U.S. prices for steel and aluminum have done nothing but soar since Trump made imports more expensive, which has negative impacts on the competitiveness of businesses small and large, whether they use girders, pipes, plate, nails, or tinfoil. Economists are still trying to quantify just how many tens of thousands of net job losses steel tariffs cost the broader economy.

While Trump’s ostensible goal with the tariffs is to bolster the steel industry and make U.S. manufacturing more competitive in sectors such as autos, shipyards, and other old-school industries, the reverse is true. The first pain will likely be felt in the oil patch, another of Trump’s favored sectors, but one that has already felt the pinch of his trade-war induced collapse in the price of crude, which makes drilling a dicey proposition.

About half the pipes and tubes and casings needed for the U.S. oil and gas industry are imported, Spoores noted. Oil country goods, as they are known, are consistently one of the biggest categories of U.S. steel imports. There is no magic switch to flip to produce those goods domestically, either using tariffs or otherwise: Steel is a must-have good that just got a lot more expensive. Or, as Spoores put it: “A lot of it can come down to the inelasticity, where demand happens regardless of price.”

The same is true for building ships and building cars, two other Trump priorities that, when done right, devour vast amounts of steel. The problem with shipbuilding is the lack of long-term contracts, whether for commercial ships or U.S. Navy vessels; a mercurial increase in tariff rates won’t automatically rejigger U.S. mills to produce the kind of steel that goes into supertankers.

“I don’t think tariffs alone would drive investments to build that kind of plate,” Spoores said.
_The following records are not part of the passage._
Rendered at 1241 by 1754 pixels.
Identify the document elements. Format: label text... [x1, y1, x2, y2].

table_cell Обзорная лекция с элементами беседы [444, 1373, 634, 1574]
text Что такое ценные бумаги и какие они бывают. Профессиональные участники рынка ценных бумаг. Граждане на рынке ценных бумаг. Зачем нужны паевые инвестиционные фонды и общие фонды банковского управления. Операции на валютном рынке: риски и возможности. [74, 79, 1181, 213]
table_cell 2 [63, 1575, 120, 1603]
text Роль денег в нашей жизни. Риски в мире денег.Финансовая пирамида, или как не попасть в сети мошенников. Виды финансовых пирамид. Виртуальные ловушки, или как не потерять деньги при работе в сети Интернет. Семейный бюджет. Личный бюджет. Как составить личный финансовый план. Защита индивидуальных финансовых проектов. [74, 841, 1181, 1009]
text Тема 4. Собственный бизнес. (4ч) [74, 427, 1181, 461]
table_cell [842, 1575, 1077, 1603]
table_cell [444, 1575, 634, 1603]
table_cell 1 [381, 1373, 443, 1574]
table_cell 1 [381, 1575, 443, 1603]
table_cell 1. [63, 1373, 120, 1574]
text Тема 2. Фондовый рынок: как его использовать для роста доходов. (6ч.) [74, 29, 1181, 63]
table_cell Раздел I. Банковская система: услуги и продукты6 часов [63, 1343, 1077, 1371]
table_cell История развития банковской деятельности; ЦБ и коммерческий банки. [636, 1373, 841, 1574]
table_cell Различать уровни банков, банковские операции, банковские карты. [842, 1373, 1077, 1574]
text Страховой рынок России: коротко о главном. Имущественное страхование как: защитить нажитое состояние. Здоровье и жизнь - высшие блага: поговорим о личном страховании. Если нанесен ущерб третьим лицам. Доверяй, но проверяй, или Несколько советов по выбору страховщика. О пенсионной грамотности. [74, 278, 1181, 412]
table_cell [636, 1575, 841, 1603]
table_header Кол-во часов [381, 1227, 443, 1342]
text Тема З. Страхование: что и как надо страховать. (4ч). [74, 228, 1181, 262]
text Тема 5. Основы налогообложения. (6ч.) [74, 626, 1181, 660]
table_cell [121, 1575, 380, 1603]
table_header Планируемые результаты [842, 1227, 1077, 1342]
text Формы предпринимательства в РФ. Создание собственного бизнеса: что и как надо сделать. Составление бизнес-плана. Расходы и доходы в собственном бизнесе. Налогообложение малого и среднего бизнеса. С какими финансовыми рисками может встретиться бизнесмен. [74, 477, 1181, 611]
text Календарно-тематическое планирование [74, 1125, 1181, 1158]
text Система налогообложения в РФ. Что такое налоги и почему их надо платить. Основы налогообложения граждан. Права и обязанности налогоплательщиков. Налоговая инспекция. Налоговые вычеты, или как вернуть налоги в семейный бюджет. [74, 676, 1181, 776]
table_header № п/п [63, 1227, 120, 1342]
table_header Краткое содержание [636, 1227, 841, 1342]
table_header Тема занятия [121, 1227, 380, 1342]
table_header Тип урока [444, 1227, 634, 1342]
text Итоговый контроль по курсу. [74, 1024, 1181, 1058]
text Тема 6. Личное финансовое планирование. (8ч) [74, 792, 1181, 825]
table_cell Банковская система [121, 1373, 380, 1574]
Cars are similar: The steel used in autos is specialized and quality-tested, extensively so. That kind of multibillion-dollar investment is unlikely to turn on tariff decisions, which can—and have—been reversed in a tweet. 

“The tariffs just make steel more expensive. It takes something like five years to get an auto-quality mill up and running,” Spoores said.

Meanwhile, Trump’s latest trade salvo landed in the middle of talks with scores or hundreds of potential trade partners, all of whom were horrified, and most of whom are recalibrating. Mexico and Canada, which have been hit with so many tariffs this year for so many reasons, are both trying to make sense of the escalation. Mexico is threatening reprisals, while Canada’s new government is cautious but ready to react.

The United Kingdom, which has agreed to a preliminary framework for future trade talks, is worried that the latest steel tariffs will throw a spanner in the bilateral truce, especially because a lot of British steelworks are actually Indian-owned. The European Union held off on reprisals after the first round of steel tariffs, and it is still hopeful about progress on talks but is dusting off billions in counter-battery tariff measures just to be sure.

What frets European negotiators—and steel industry experts in general—is that the industry’s problem is, to a large extent, Chinese overcapacity, which is entirely unaddressed by Trump’s latest measure. China produces more than a billion tons of steel a year, more than half the global total. The United States, still a major producer, churns out roughly 80 million tons. 

In recent years, the United States and Europe had sought accommodation on steel production and rules on steel trade that would limit China’s reach and its environmental impact. But that, to the chagrin of European trade experts and U.S. environmentalists, takes a back seat to putting another brick in the wall.